当院は、こうした山間の地域にしては医師数が確保できているほうだと思います。その理由は、加藤病院長のきさくな人柄と法人内の人間関係のよさですね。居心地がよく毎日が充実していて、ご家族の都合などのやむを得ない事情以外での離職はほとんどありません。
また毎年、法人の職員旅行が用意されていて、日程が合えば参加しています。日帰りプランや宿泊プランなどが選べ、今年は2泊3日で台湾に行かせていただきました。職員である母も一緒に参加したので、よい親孝行にもなったと思います。

ご家族とは何をして過ごすことが多いですか?

現在は週の半分を実家(川本町)で母と過ごし、残りの半分を出雲市の自宅で過ごしています。
現在、妻と長男と3人で暮らしています。娘が2人いますが2人とも結婚して外に出ています。休日は家族で買い物に行ったり、映画を観たりしてゆっくり過ごしています。長男は医学部に在籍中で、家族で病院での勤務や島根県の医療状況について話したりもします。

実は私が大学に入学するとき、面接で「故郷での地域医療に興味がある」と伝えたところ、面接官から「将来、結婚して子どもが生まれたときに、不便な田舎に戻ることをどう説明するのか」と聞かれたことがあるんです(笑)。
幸いなことに私の場合は、妻も子どもも、川本町で医師として働きたいという私の気持ちを尊重してくれていましたし、加藤病院から自宅までは1時間半ほど距離なので、通勤も問題はありません。

島根県での勤務に興味をお持ちのドクターにメッセージをお願いします。

島根県の一番の魅力は、とにかく人が優しいこと。
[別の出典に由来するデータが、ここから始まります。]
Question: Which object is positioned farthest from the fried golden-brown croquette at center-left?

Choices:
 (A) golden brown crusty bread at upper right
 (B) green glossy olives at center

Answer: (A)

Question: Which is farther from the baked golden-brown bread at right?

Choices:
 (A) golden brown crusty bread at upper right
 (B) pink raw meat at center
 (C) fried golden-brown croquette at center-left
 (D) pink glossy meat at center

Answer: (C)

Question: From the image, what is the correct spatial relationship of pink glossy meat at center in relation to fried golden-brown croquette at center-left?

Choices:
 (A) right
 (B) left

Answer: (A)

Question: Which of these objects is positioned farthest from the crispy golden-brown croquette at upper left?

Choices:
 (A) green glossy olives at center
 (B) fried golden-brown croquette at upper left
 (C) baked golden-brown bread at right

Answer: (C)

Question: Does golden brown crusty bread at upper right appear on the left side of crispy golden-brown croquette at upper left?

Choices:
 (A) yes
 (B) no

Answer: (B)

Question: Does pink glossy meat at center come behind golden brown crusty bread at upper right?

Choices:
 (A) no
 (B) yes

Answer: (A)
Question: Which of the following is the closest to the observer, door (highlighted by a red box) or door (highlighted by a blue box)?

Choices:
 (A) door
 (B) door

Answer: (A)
一緒に働く職員も患者さんも、周囲を気遣い、心配して声をかけてくれる方が多いです。
また、自然が豊富で空気がよく、環境は抜群ですね。魚介類や肉、野菜などの食べ物もおいしいです。ちなみに川本町イチオシの名産は、シソの仲間である「エゴマ」です。α-リノレン酸が豊富で健康によく、独特の風味がやみつきになりますよ。
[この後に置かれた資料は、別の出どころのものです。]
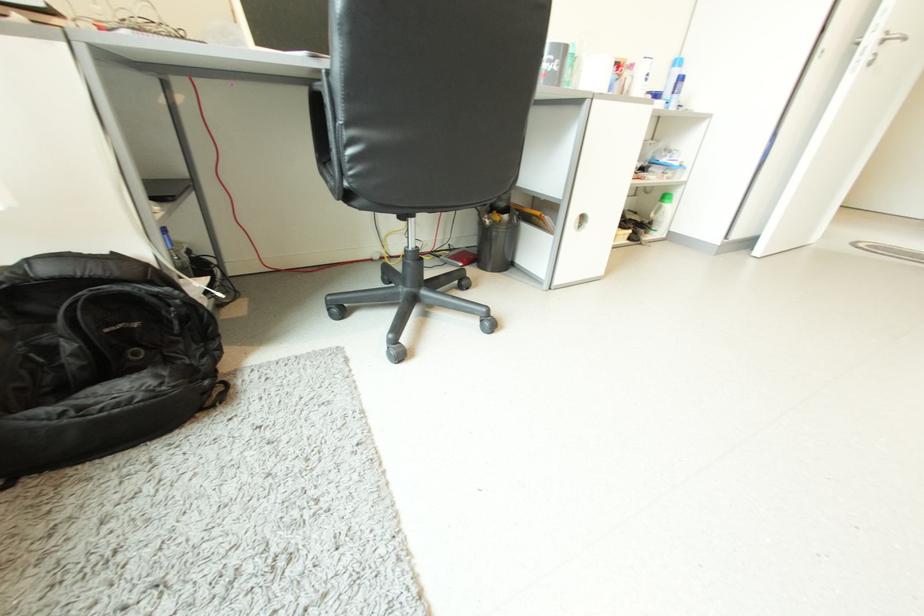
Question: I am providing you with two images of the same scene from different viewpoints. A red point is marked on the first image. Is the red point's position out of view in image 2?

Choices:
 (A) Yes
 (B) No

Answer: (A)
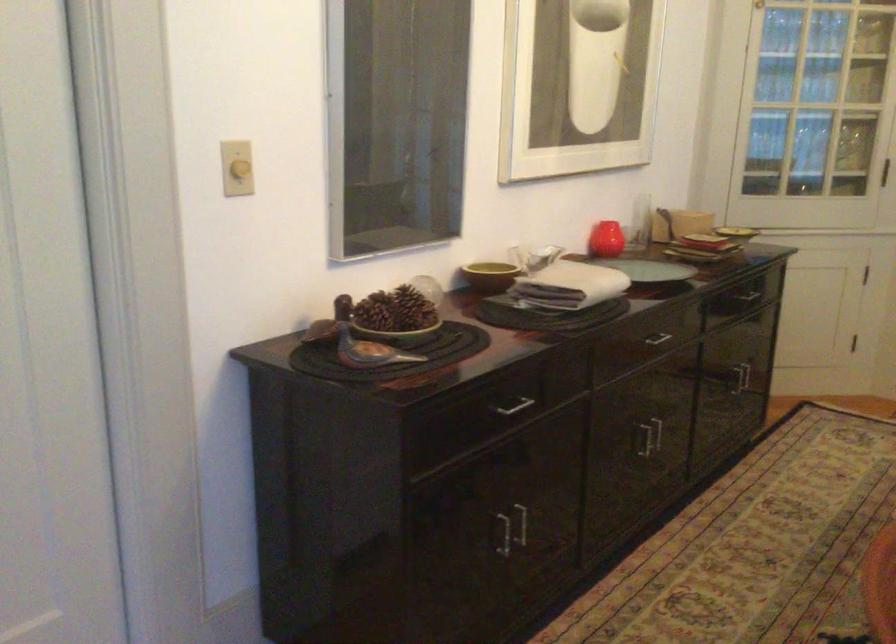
島根県は日本のほかの地域に比べて急速に過疎化・高齢化が進んでおり、日本のみならず世界的に見ても、これからの医療提供の未来像だといえます。今後必要になる医療のお手本として、地域に貢献していくやりがいは何にも代えがたいものがあります。
いきなり田舎に移住するのは難しいと思いますので、まずは気軽に、島根県の医療や地域の方々の暮らしぶりを見に来てもらえればと思います。